[Page-level text extractions]

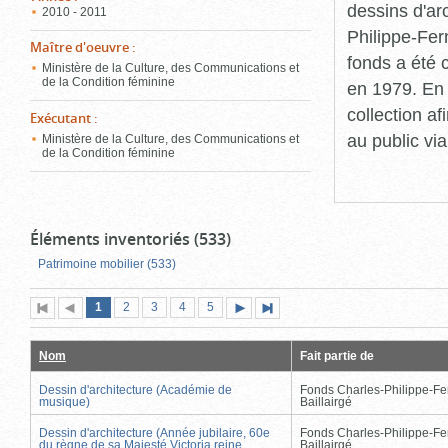
dessins d'ar
2010 - 2011
Philippe-Fer
Maître d'oeuvre
:
fonds a été c
Ministère de la Culture, des Communications et
de la Condition féminine
en 1979. En 
collection a
Exécutant
:
au public vi
Ministère de la Culture, des Communications et
de la Condition féminine
Éléments inventoriés (533)
Patrimoine mobilier (533)
Page
(page
Page
Page
Page
Page
1
Première
2
Page
3
4
5
Page
Dernière
actuelle)
page
précédente
suivante
page
Nom
Fait partie de
Dessin d'architecture (Académie de
Fonds Charles-Philippe-Fe
musique)
Baillairgé
Dessin d'architecture (Année jubilaire, 60e
Fonds Charles-Philippe-Fe
du règne de sa Majesté Victoria reine
Baillairgé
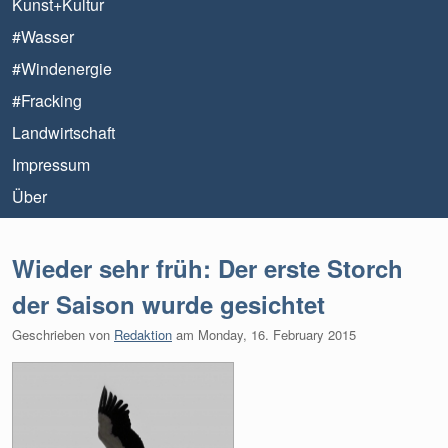
Kunst+Kultur
#Wasser
#Windenergie
#Fracking
Landwirtschaft
Impressum
Über
Wieder sehr früh: Der erste Storch
der Saison wurde gesichtet
Geschrieben von
Redaktion
am
Monday, 16. February 2015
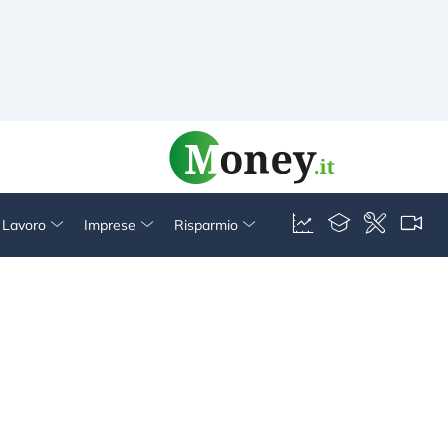
& Lavoro
Imprese
Risparmio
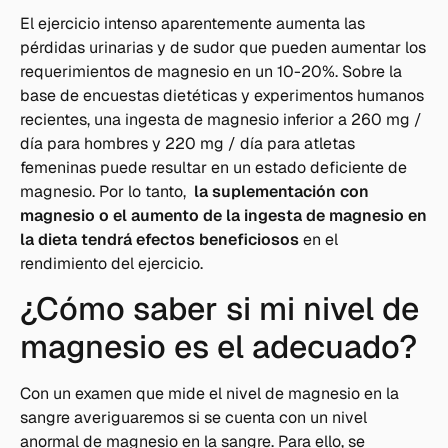
El ejercicio intenso aparentemente aumenta las
pérdidas urinarias y de sudor que pueden aumentar los
requerimientos de magnesio en un 10-20%. Sobre la
base de encuestas dietéticas y experimentos humanos
recientes, una ingesta de magnesio inferior a 260 mg /
día para hombres y 220 mg / día para atletas
femeninas puede resultar en un estado deficiente de
magnesio. Por lo tanto,
la suplementación con
magnesio o el aumento de la ingesta de magnesio en
la dieta tendrá efectos beneficiosos
en el
rendimiento del ejercicio.
¿Cómo saber si mi nivel de
magnesio es el adecuado?
Con un examen que mide el nivel de magnesio en la
sangre averiguaremos si se cuenta con un nivel
anormal de magnesio en la sangre. Para ello, se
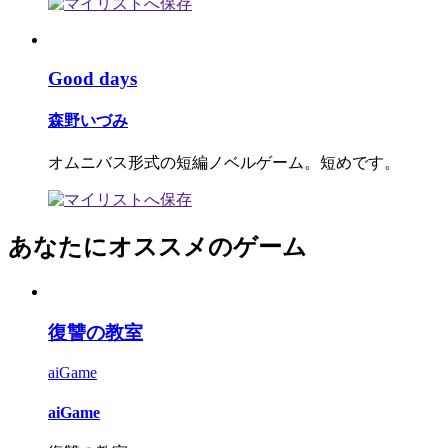
Good days
森野いづみ
オムニバス形式の短編ノベルゲーム。短めです。
あなたにオススメのゲーム
復讐の教室
aiGame
aiGame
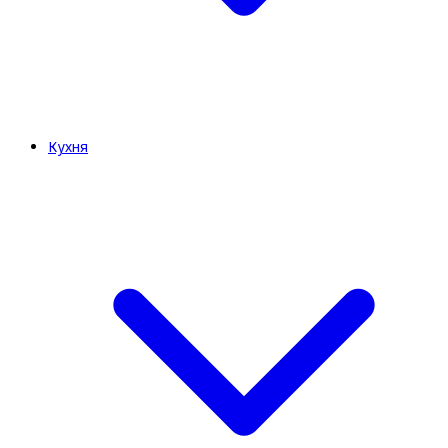
Кухня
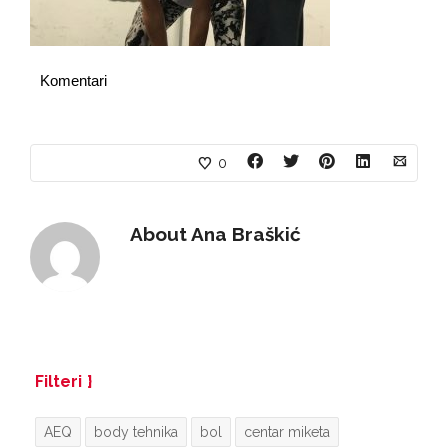
Komentari
0
About
Ana Braškić
Filteri
AEQ
body tehnika
bol
centar miketa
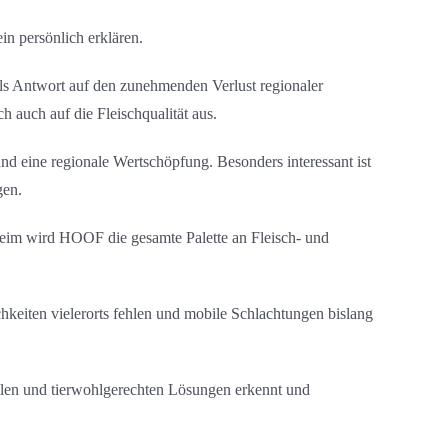
in persönlich erklären.
ls Antwort auf den zunehmenden Verlust regionaler
h auch auf die Fleischqualität aus.
d eine regionale Wertschöpfung. Besonders interessant ist
gen.
heim wird HOOF die gesamte Palette an Fleisch- und
chkeiten vielerorts fehlen und mobile Schlachtungen bislang
alen und tierwohlgerechten Lösungen erkennt und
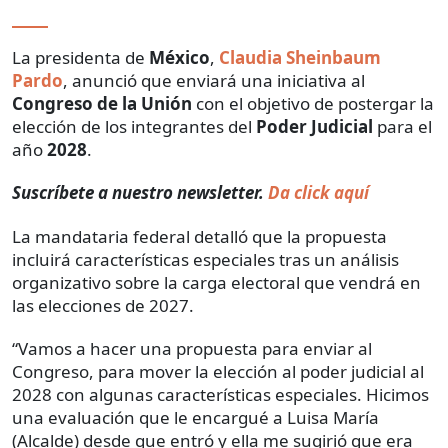
La presidenta de
México
,
Claudia Sheinbaum
Pardo
, anunció que enviará una iniciativa al
Congreso de la Unión
con el objetivo de postergar la
elección de los integrantes del
Poder Judicial
para el
año
2028
.
Suscríbete a nuestro newsletter.
Da click aquí
La mandataria federal detalló que la propuesta
incluirá características especiales tras un análisis
organizativo sobre la carga electoral que vendrá en
las elecciones de 2027.
“Vamos a hacer una propuesta para enviar al
Congreso, para mover la elección al poder judicial al
2028 con algunas características especiales. Hicimos
una evaluación que le encargué a Luisa María
(Alcalde) desde que entró y ella me sugirió que era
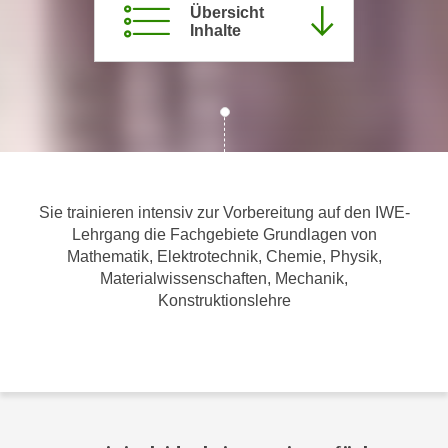
Übersicht
m
Inhalte
a
t
i
o
n
e
n
Sie trainieren intensiv zur Vorbereitung auf den IWE-
z
Lehrgang die Fachgebiete Grundlagen von
u
Mathematik, Elektrotechnik, Chemie, Physik,
C
Materialwissenschaften, Mechanik,
o
Konstruktionslehre
o
k
i
e
s
e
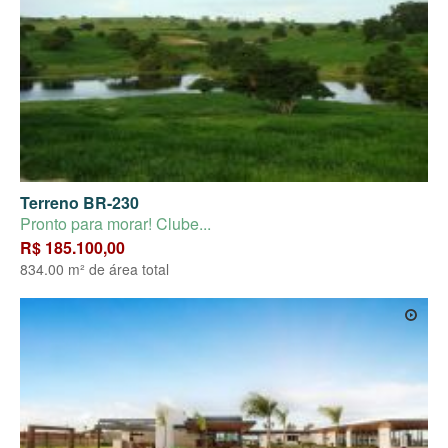
Terreno BR-230
Pronto para morar! Clube...
R$ 185.100,00
834.00 m² de área total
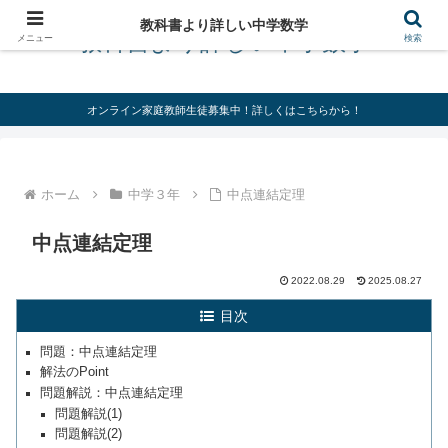
教科書より詳しい中学数学
教科書より詳しい中学数学
メニュー
検索
オンライン家庭教師生徒募集中！詳しくはこちらから！
ホーム
中学３年
中点連結定理
中点連結定理
2022.08.29
2025.08.27
目次
問題：中点連結定理
解法のPoint
問題解説：中点連結定理
問題解説(1)
問題解説(2)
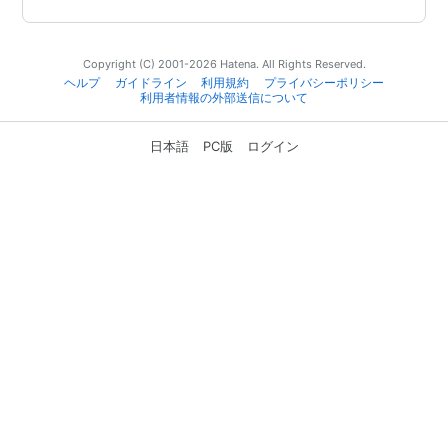
Copyright (C) 2001-2026 Hatena. All Rights Reserved.
ヘルプ
ガイドライン
利用規約
プライバシーポリシー
利用者情報の外部送信について
日本語
PC版
ログイン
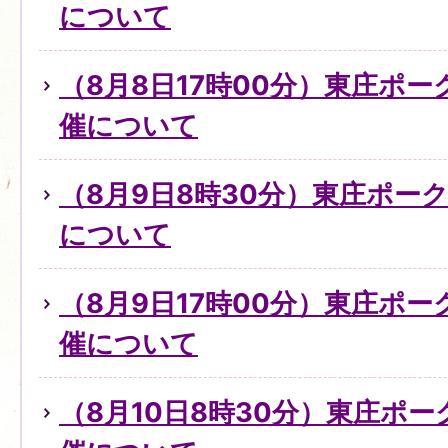
について
（8月8日17時00分）東庄ポ
催について
（8月9日8時30分）東庄ポー
について
（8月9日17時00分）東庄ポ
催について
（8月10日8時30分）東庄ポ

» Task to complete: Reproduce the records in full and leave the images behind.

» Response area:
dessins d'ar
2010 - 2011
Philippe-Fer
Maître d'oeuvre
:
fonds a été c
Ministère de la Culture, des Communications et
de la Condition féminine
en 1979. En 
collection a
Exécutant
:
au public vi
Ministère de la Culture, des Communications et
de la Condition féminine
Éléments inventoriés (533)
Patrimoine mobilier (533)
Page
(page
Page
Page
Page
Page
1
Première
2
Page
3
4
5
Page
Dernière
actuelle)
page
précédente
suivante
page
Nom
Fait partie de
Dessin d'architecture (Académie de
Fonds Charles-Philippe-Fe
musique)
Baillairgé
Dessin d'architecture (Année jubilaire, 60e
Fonds Charles-Philippe-Fe
du règne de sa Majesté Victoria reine
Baillairgé
Kunst+Kultur
#Wasser
#Windenergie
#Fracking
Landwirtschaft
Impressum
Über
Wieder sehr früh: Der erste Storch
der Saison wurde gesichtet
Geschrieben von
Redaktion
am
Monday, 16. February 2015
& Lavoro
Imprese
Risparmio
El ejercicio intenso aparentemente aumenta las
pérdidas urinarias y de sudor que pueden aumentar los
requerimientos de magnesio en un 10-20%. Sobre la
base de encuestas dietéticas y experimentos humanos
recientes, una ingesta de magnesio inferior a 260 mg /
día para hombres y 220 mg / día para atletas
femeninas puede resultar en un estado deficiente de
magnesio. Por lo tanto,
la suplementación con
magnesio o el aumento de la ingesta de magnesio en
la dieta tendrá efectos beneficiosos
en el
rendimiento del ejercicio.
¿Cómo saber si mi nivel de
magnesio es el adecuado?
Con un examen que mide el nivel de magnesio en la
sangre averiguaremos si se cuenta con un nivel
anormal de magnesio en la sangre. Para ello, se
Good days
森野いづみ
オムニバス形式の短編ノベルゲーム。短めです。
あなたにオススメのゲーム
復讐の教室
aiGame
aiGame
Кухня
Komentari
0
About
Ana Braškić
Filteri
AEQ
body tehnika
bol
centar miketa
in persönlich erklären.
ls Antwort auf den zunehmenden Verlust regionaler
h auch auf die Fleischqualität aus.
d eine regionale Wertschöpfung. Besonders interessant ist
gen.
heim wird HOOF die gesamte Palette an Fleisch- und
chkeiten vielerorts fehlen und mobile Schlachtungen bislang
alen und tierwohlgerechten Lösungen erkennt und
La presidenta de
México
,
Claudia Sheinbaum
Pardo
, anunció que enviará una iniciativa al
Congreso de la Unión
con el objetivo de postergar la
elección de los integrantes del
Poder Judicial
para el
año
2028
.
Suscríbete a nuestro newsletter.
Da click aquí
La mandataria federal detalló que la propuesta
incluirá características especiales tras un análisis
organizativo sobre la carga electoral que vendrá en
las elecciones de 2027.
“Vamos a hacer una propuesta para enviar al
Congreso, para mover la elección al poder judicial al
2028 con algunas características especiales. Hicimos
una evaluación que le encargué a Luisa María
(Alcalde) desde que entró y ella me sugirió que era
Übersicht
m
Inhalte
a
t
i
o
n
e
n
Sie trainieren intensiv zur Vorbereitung auf den IWE-
z
Lehrgang die Fachgebiete Grundlagen von
u
Mathematik, Elektrotechnik, Chemie, Physik,
C
Materialwissenschaften, Mechanik,
o
Konstruktionslehre
o
k
i
e
s
e
Terreno BR-230
Pronto para morar! Clube...
R$ 185.100,00
834.00 m² de área total
教科書より詳しい中学数学
教科書より詳しい中学数学
メニュー
検索
オンライン家庭教師生徒募集中！詳しくはこちらから！
ホーム
中学３年
中点連結定理
中点連結定理
2022.08.29
2025.08.27
目次
問題：中点連結定理
解法のPoint
問題解説：中点連結定理
問題解説(1)
問題解説(2)
Copyright (C) 2001-2026 Hatena. All Rights Reserved.
ヘルプ
ガイドライン
利用規約
プライバシーポリシー
利用者情報の外部送信について
日本語
PC版
ログイン
について
（8月8日17時00分）東庄ポ
催について
（8月9日8時30分）東庄ポー
について
（8月9日17時00分）東庄ポ
催について
（8月10日8時30分）東庄ポ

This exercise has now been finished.